Document Type

Article

Publication Date

1998

Abstract

Civil law in the United States rarely helps to enforce religious standards or demands that people perform actions whose significance relates to religious obligations. Yet, some American states do have such involvement with certain observances of Orthodox and Conservative Judaism. Many states enforce kosher requirements, to which Orthodox and some Conservative Jews adhere. The laws, which penalize fraud in the labeling of products as kosher, serve the secular interest in preventing deception of consumers. However, the laws also force the state to decide when religious regulations have been violated.

Orthodox and Conservative Jewish divorces raise a second kind of involvement. The law pressures people to perform an act whose significance connects with a sense of religious obligation. Jewish law does not permit a woman who is divorced under civil law to remarry unless her husband grants her a get. Thus, a husband may obtain a civil divorce which effectively blocks his wife's remarriage. New York has adopted statutes that aim to force divorcing husbands to grant gittin to their wives, and judicial decisions in other states have a similar effect. These laws and rulings contribute to civil equality of men and women, and they give practical substance to the civil right to remarry. The cost is the state's interference with what is, in a sense, a religious matter. The wife is already free under the civil law to remarry after the civil divorce.

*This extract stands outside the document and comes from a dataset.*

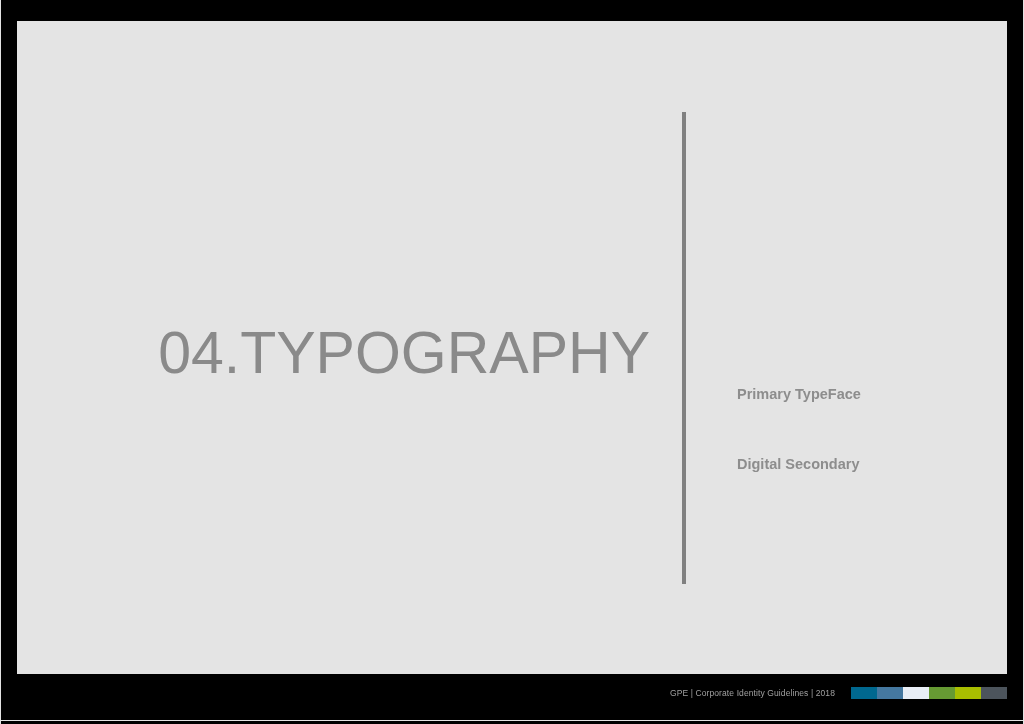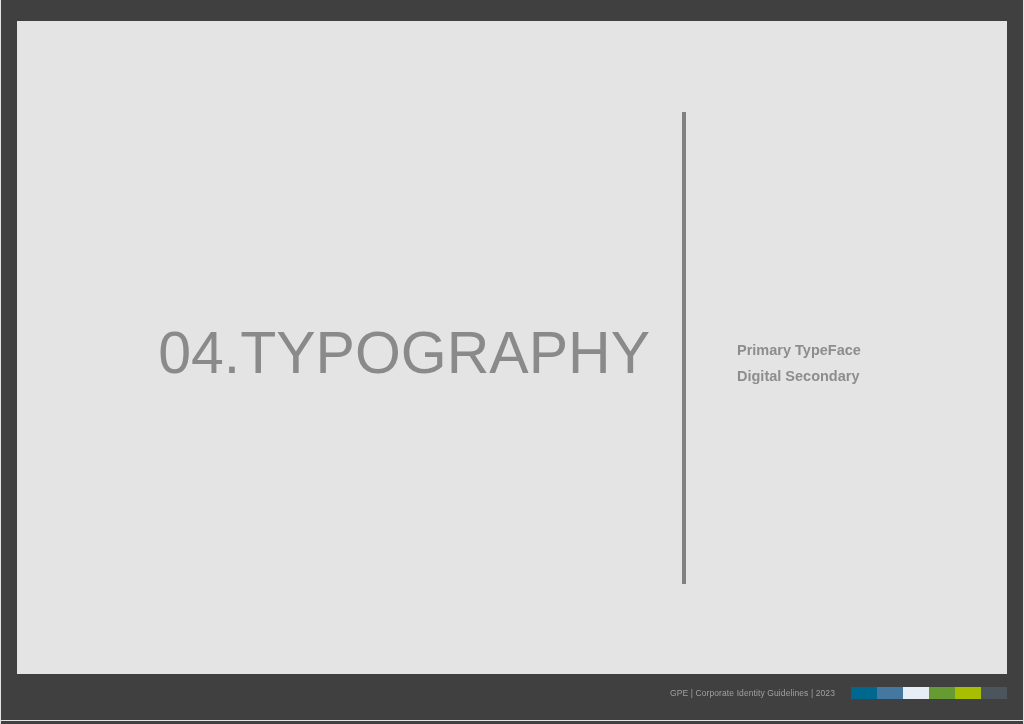"04.TYPOGRAPHY" #slide { background: #404040 -> #000000 }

Should the state not leave religious performance and ideas of religious obligation to the private realm?

These issues raise deep questions of constitutionality and wisdom. I concentrate on constitutionality, but matters of legislative and judicial wisdom lie in the background.

The aspiration of this Article is not to provide a comprehensive approach to the religion clauses, using kosher and get laws as illustrations. Rather, my positions on how courts should treat these laws highlight im portant aspects of establishment and free exercise inquiry. The analysis reveals a number of significant questions. One is how much it matters which of various judicial "tests" is employed. For example, will relevant factors be significantly different for a court that asks whether the state has endorsed a religion than for a court that asks whether a religion has been otherwise advanced? A second question concerns special difficulties when one minority religion may be favored over another related minority religion. Should Establishment Clause tests be affected by the minority status of both religions? A connected question concerns denominational preference. What is a court to do if the law actually speaks in terms of one "denomination," but members of other relevant denominations may believe that the law is appropriate? Another narrower question concerns judicial appraisal of the tenets of religious views. When should judges accept the sincere understandings of affected individuals as controlling, and when should they seek to discernm dominant understandings of members of a religious group? When should they decline to make such inquiries at all?